The queue type provided by processing is a multi-producer, multi-consumer FIFO queue modelled on the Queue.Queue class in the standard library.
Returns a process shared queue implemented using a pipe and a few locks/semaphores. When a process first puts an item on the queue a feeder thread is started which transfers objects from a buffer into the pipe.
Queue.Queue implements all the methods of Queue.Queue except for qsize(), task_done() and join().
- empty()
- Return True if the queue is empty, False otherwise. Because of multithreading/multiprocessing semantics, this is not reliable.
- full()
- Return True if the queue is full, False otherwise. Because of multithreading/multiprocessing semantics, this is not reliable.
- put(item, block=True, timeout=None)
- Put item into the queue. If optional args block is true and timeout is None (the default), block if necessary until a free slot is available. If timeout is a positive number, it blocks at most timeout seconds and raises the Full exception if no free slot was available within that time. Otherwise (block is false), put an item on the queue if a free slot is immediately available, else raise the Full exception (timeout is ignored in that case).

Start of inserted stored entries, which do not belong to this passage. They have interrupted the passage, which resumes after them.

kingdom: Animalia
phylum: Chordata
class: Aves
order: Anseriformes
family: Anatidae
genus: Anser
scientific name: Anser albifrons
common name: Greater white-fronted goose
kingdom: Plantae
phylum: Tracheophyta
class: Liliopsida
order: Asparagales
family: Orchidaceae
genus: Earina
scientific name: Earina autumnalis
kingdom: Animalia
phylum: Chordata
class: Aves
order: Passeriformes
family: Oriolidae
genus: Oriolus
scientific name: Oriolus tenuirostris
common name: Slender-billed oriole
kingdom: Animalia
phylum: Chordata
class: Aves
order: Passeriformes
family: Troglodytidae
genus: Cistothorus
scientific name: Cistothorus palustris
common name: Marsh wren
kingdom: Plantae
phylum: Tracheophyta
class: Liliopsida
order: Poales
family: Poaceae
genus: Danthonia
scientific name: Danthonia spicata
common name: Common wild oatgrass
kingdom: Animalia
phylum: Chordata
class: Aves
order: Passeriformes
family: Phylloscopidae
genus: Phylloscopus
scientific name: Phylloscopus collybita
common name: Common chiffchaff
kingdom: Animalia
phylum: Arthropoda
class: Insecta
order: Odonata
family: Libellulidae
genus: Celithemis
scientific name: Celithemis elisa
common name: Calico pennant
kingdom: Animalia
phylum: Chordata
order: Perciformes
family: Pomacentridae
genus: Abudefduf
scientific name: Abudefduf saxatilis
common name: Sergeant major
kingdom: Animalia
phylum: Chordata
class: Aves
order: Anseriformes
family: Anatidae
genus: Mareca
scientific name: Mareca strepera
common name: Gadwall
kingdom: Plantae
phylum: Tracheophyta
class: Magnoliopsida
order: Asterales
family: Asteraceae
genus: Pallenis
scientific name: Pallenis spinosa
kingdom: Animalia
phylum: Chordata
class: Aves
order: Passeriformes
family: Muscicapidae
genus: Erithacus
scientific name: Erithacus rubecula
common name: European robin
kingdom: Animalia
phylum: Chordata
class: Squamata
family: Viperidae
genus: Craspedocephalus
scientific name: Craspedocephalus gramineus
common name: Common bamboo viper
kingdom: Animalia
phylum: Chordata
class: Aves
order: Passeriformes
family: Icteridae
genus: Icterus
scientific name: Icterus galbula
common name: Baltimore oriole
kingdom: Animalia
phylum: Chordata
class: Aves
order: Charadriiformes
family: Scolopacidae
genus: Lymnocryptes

- put_nowait(item), putNoWait(item)
- Equivalent to put(item, False).
- get(block=True, timeout=None)
- Remove and return an item from the queue. If optional args block is true and timeout is None (the default), block if necessary until an item is available. If timeout is a positive number, it blocks at most timeout seconds and raises the Empty exception if no item was available within that time. Otherwise (block is false), return an item if one is immediately available, else raise the Empty exception (timeout is ignored in that case).
- get_nowait(), getNoWait()
- Equivalent to get(False).
processing.Queue has a few additional methods not found in Queue.Queue which are usually unnecessary:
- putMany(iterable)
- If the queue has infinite size then this adds all items in the iterable to the queue's buffer. So q.putMany(X) is a faster alternative to for x in X: q.put(x). Raises an error if the queue has finite size.
- close()
- Indicates that no more data will be put on this queue by the current process. The background thread will quit once it has flushed all buffered data to the pipe. This is called automatically when the queue is garbage collected.
- joinThread()
This joins the background thread and can only be used after close() has been called. This blocks until the background thread exits, ensuring that all data in the buffer has been flushed to the pipe.
By default if a process is not the creator of the queue then on exit it will attempt to join the queue's background thread. The process can call cancelJoin() to prevent this behaviour.
- cancelJoin()
- Prevents the background thread from being joined automatically when the process exits. Unnecessary if the current process created the queue.
Empty and Full
processing uses the usual Queue.Empty and Queue.Full exceptions to signal a timeout. They are not available in the processing namespace so you need to import them from Queue.
Warning
If a process is killed using the terminate() method or os.kill() while it is trying to use a Queue then the data in the queue is likely to become corrupted. This may cause any other processes to get an exception when it tries to use the queue later on.
Warning
As mentioned above, if a child process has put items on a queue (and it has not used cancelJoin()) then that process will not terminate until all buffered items have been flushed to the pipe.
This means that if you try joining that process you may get a deadlock unless you are sure that all items which have been put on the queue have been consumed. Similarly, if the child process is non-daemonic then the parent process may hang on exit when it tries to join all it non-daemonic children.
Note that a queue created using a manager does not have this issue. See Programming Guidelines.